> _THE TASK_: Exact wording is required: give all the records again, minus the pictures.

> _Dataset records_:
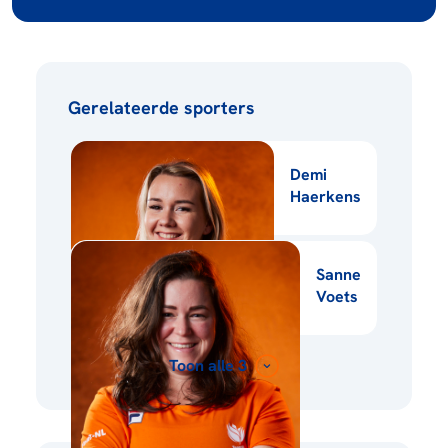
Gerelateerde sporters
Demi
Haerkens
Sanne
Voets
Toon alle 3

> _ANSWER BOX_:
Gerelateerde sporters
Demi
Haerkens
Sanne
Voets
Toon alle 3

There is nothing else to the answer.